Lifetime Brands has reported slightly lower consolidated net sales and an increase in net income for its fourth quarter ended December 31, 2015.
Net sales for the quarter were $185.9 million, a decrease of $4.1 million, or 2%, as compared to $190 million for the corresponding period last year. For the full fiscal year, net sales were $587.7 million in the year ended December 31, 2015, an increase of $1.7 million, or 0.3%, as compared to consolidated net sales of $586 million in 2014, which the company said was driven by strong sales of kitchenware, tableware and home solutions products, with a particularly strong increase in its home décor product category, where it leveraged its Bombay license.
The company’s net income was $11 million, or $0.77 per diluted share, in the fourth quarter ended December 31, 2015, as compared to net income of $9.3 million, or $0.66 per diluted share, in the corresponding period in 2014. For the 2015 fiscal year, net income was $12.3 million, or $0.86 per diluted share, as compared to net income of $1.5 million, or $0.11 per diluted share, in the corresponding period in 2014.
Jeffrey Siegel, Lifetime’s chairman and chief executive officer, commented that in kitchenware, the company benefited from strong increases in cutlery and the expansion of the Farberware brand. He also noted that tableware sales also rose.
“In 2015, net sales in the company’s U.S. wholesale segment grew by 3.9%. Sales of kitchenware, tableware and home solutions products all rose, with a particularly strong increase in our home décor product category, where we leveraged the Bombay license for giftables. In kitchenware, we benefited from strong increases in cutlery and the expansion of our important Farberware brand. Tableware sales also rose, reflecting good reception of several new programs for dinnerware and flatware,” said Siegel.
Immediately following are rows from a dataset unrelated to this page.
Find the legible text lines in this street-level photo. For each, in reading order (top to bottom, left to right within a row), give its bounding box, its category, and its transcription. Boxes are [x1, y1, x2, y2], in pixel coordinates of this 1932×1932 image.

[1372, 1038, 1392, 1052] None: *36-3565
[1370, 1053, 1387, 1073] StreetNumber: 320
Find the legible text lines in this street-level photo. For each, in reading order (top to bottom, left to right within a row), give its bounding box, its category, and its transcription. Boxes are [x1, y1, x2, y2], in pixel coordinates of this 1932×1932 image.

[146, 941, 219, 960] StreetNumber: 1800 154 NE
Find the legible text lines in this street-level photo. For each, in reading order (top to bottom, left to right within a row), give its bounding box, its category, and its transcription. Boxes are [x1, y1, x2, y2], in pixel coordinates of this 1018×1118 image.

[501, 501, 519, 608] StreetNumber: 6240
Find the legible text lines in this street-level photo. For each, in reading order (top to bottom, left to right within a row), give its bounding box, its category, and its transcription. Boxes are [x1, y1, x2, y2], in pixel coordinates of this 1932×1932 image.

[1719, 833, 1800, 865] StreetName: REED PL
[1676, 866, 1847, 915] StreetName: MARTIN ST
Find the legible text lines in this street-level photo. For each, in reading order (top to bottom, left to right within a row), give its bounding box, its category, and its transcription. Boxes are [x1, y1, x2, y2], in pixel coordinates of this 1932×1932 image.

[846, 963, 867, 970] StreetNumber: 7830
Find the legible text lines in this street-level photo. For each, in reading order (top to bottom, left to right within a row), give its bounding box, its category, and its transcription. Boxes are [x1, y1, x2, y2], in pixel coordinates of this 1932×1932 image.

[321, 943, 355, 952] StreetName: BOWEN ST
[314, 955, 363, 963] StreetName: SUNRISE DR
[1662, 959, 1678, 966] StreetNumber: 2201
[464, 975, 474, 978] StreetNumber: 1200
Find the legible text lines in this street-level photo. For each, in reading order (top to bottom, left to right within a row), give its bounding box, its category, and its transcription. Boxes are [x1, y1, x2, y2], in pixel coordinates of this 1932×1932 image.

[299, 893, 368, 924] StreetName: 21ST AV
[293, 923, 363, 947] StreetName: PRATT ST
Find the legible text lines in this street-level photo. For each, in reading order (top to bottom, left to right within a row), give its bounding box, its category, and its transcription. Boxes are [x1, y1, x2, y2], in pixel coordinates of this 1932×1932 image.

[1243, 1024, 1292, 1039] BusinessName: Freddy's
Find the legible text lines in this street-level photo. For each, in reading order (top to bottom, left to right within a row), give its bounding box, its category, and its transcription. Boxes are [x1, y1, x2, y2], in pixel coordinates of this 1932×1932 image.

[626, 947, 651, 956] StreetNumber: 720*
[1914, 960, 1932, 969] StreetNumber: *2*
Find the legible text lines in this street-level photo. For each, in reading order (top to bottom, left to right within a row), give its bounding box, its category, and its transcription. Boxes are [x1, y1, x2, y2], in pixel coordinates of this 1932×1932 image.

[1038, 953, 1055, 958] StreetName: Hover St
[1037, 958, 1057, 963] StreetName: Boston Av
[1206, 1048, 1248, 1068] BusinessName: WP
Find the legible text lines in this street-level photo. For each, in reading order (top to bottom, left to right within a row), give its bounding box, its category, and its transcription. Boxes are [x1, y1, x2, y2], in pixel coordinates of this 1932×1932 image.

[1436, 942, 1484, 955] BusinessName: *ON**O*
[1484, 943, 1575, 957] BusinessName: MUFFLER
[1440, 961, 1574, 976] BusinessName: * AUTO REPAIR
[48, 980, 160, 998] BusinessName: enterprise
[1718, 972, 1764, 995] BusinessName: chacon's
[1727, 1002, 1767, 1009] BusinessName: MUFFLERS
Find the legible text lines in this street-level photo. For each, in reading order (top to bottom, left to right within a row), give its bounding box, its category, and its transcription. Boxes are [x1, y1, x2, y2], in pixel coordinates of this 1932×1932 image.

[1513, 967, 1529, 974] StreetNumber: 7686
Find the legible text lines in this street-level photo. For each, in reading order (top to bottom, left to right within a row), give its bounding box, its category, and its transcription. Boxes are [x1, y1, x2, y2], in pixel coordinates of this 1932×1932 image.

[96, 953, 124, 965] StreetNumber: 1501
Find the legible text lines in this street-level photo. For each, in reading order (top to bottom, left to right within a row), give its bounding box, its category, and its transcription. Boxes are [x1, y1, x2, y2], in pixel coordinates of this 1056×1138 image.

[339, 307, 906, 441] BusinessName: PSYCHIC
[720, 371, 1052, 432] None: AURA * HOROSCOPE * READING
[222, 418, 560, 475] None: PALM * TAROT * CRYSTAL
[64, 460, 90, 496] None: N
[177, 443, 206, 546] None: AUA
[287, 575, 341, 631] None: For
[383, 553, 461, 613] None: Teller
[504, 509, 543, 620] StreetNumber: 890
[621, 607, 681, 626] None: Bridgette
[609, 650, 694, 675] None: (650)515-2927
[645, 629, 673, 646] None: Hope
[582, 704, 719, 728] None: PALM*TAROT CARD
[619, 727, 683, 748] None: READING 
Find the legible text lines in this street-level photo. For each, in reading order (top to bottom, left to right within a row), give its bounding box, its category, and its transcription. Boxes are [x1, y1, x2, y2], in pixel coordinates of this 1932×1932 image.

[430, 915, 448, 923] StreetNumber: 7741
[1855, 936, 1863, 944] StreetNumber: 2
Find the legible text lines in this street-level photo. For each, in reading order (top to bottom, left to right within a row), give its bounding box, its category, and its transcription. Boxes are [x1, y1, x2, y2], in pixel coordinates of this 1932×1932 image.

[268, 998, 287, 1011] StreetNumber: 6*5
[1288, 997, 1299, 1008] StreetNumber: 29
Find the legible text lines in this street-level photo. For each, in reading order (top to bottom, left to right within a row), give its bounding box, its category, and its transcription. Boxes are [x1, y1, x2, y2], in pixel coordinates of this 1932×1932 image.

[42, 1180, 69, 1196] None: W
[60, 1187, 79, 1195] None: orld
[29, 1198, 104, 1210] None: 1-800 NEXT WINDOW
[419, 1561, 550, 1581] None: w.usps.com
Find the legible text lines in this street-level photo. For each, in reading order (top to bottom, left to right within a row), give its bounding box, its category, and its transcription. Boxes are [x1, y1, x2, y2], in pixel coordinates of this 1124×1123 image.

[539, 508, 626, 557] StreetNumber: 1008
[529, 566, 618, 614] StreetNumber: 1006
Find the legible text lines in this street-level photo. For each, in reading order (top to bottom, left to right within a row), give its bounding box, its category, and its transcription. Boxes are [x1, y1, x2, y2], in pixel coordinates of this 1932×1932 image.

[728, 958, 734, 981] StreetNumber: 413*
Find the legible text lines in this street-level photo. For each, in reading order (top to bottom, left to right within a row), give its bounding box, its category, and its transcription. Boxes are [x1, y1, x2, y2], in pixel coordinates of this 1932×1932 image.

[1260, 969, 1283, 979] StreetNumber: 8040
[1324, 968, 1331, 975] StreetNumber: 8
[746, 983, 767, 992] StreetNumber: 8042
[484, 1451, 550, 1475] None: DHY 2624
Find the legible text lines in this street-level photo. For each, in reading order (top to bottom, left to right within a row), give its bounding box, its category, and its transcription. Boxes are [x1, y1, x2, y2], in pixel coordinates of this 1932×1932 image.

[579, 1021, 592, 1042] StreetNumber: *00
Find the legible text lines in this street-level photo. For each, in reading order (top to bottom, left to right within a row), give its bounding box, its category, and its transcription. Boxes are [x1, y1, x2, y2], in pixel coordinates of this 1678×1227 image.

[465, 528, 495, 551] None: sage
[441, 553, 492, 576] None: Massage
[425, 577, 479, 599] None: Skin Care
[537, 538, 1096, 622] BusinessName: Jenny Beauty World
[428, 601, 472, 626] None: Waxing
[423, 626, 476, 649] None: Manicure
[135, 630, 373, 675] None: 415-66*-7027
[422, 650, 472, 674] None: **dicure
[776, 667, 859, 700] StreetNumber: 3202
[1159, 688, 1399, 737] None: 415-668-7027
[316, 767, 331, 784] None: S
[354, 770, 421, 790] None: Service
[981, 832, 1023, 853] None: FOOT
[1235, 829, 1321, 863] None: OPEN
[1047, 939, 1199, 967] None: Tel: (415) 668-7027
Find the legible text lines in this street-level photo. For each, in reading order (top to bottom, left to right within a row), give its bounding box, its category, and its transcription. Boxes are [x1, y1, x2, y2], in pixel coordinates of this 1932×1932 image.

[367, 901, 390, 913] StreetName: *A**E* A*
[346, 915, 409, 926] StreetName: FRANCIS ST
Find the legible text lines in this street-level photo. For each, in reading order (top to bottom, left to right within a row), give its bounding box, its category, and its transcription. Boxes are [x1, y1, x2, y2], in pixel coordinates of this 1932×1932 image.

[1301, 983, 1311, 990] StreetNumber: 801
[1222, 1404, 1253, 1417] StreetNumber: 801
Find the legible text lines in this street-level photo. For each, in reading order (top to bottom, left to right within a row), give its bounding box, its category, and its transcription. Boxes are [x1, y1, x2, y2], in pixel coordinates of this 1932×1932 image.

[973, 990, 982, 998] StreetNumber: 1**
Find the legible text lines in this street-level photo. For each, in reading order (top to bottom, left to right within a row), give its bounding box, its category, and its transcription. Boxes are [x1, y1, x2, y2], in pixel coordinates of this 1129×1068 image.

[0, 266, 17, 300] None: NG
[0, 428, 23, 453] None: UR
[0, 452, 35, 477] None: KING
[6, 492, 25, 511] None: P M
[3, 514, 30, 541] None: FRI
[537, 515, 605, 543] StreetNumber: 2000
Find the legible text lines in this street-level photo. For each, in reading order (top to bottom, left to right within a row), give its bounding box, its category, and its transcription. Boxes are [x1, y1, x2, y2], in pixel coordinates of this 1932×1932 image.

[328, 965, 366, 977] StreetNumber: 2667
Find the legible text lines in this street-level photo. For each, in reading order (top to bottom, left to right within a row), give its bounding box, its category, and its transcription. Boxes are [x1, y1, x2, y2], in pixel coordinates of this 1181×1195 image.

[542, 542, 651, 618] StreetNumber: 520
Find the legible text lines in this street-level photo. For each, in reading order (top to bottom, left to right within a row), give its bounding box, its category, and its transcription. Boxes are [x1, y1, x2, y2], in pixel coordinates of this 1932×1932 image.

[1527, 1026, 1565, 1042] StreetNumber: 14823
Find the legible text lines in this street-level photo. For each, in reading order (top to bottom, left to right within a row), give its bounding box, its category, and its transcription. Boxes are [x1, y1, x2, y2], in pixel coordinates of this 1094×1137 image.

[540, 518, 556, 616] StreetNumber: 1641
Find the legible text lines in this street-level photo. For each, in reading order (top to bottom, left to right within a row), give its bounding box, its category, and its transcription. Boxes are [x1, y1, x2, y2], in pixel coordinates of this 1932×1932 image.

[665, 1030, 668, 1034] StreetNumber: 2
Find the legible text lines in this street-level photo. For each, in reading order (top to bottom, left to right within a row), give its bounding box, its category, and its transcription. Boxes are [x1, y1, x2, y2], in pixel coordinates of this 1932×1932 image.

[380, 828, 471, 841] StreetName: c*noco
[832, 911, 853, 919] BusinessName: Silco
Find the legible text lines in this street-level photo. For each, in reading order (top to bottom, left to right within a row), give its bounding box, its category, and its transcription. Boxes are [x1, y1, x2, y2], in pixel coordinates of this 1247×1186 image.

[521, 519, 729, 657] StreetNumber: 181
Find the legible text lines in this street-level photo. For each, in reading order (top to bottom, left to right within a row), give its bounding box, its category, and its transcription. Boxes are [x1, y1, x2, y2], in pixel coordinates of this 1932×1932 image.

Siegel also indicated that Lifetime was undergoing a strategic review of its wholesale operations: “With the assistance of a major international consulting firm, we recently began an in-depth review of Lifetime’s U.S. wholesale businesses to ensure that we have the right structure to grow and thrive in today’s complex business environment. The study, which includes evaluations of our divisional organization structure, product pipeline and brand management, as well as SKU rationalization and SG&A spending, will serve as a blueprint to right size Lifetime’s SG&A expense base, realign our operating structure and redirect our operating activities to increase our efficiency and effectiveness. When fully implemented, we believe our business will be in a stronger position to achieve future growth and improved profitability.”
He continued, “To succeed with today’s consumers, housewares manufacturers need to deliver improved performance, expanded function and great design. The wide array of new products we offered clearly showed that Lifetime is leading this effort, keeping ahead of the curve on the ever-evolving kitchenware industry.”